– The other night I read the transcript of a talk about stories. What it said, basically (I think), is that we humans like to impose order on chaos, which is why we describe our lives in terms of stories instead of the mess they might actually be. Also: stories are easy to remember and to share, which is another reason we like them and unthinkingly impose them.
– The other day I read a study about expressive writing (which basically means “stream-of-consciousness”, I think, but focused on a particular topic). Apparently it’s healthy. Humans feel better after expressing themselves, or so this study was suggesting.
– The other night while falling asleep I thought of something interesting that tied those two things together, but by the next morning I’d forgotten what it was.
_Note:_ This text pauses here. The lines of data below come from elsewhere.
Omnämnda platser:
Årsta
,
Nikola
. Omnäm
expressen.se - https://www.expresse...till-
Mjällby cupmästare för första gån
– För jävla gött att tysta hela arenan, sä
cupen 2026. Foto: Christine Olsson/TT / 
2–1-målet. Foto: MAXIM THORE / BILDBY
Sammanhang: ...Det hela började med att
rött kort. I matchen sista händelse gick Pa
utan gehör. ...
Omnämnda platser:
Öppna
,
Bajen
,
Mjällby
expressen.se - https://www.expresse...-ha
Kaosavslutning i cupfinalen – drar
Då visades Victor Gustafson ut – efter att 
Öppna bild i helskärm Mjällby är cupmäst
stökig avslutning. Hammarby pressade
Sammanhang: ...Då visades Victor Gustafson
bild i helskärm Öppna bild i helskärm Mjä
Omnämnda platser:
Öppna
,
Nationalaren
I stood in the kitchen and thought, “Well, it can’t have been very important if I’ve forgotten it already.” But then I realised that if stories are ways that we impose order on chaos, only mentioning the bits that fit the story structure, then it’s quite possible that we always leave the important bits out. Maybe the chaotic non-story incidental details are the important things. The fact that something is memorable doesn’t necessarily mean it’s important; it might only mean that it fits into a story, and we remember it because we remember stories more easily than whatever the unruly alternative would be.
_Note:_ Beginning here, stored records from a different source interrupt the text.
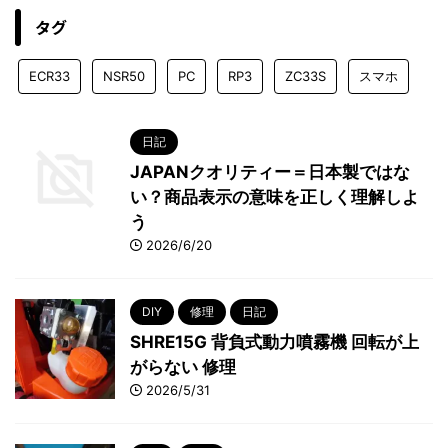
タグ
ECR33
NSR50
PC
RP3
ZC33S
スマホ
日記
JAPANクオリティー＝日本製ではな
い？商品表示の意味を正しく理解しよ
う
2026/6/20
DIY
修理
日記
SHRE15G 背負式動力噴霧機 回転が上
がらない 修理
2026/5/31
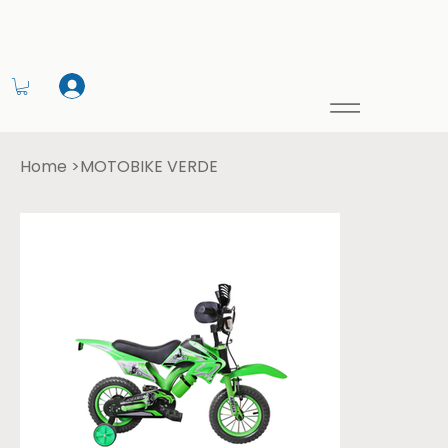
Home
>
MOTOBIKE VERDE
– Presumably we feel better after expressing ourselves (those of us who do), because we’ve managed to put ideas and memories and et cetera into words and sentences: one thing after another, in a line, in order, in a nice neat procession – like walking. And the sentences go together to make a story of some sort, involving explanation and description and intention and consequences. From the chaos and mess we live in or react to, we make something that makes sense. We make sense – impose it, by leaving out all the bits that don’t fit the story. And then later we remember the story we’ve made rather than what happened itself. It’s easier to remember the story instead of the raw data – if it’s even possible to have raw data in our heads. (Maybe our perceptions are biased, and presumably all data comes in through our perceptions.) Maybe everything in our head is the equivalent of a false memory.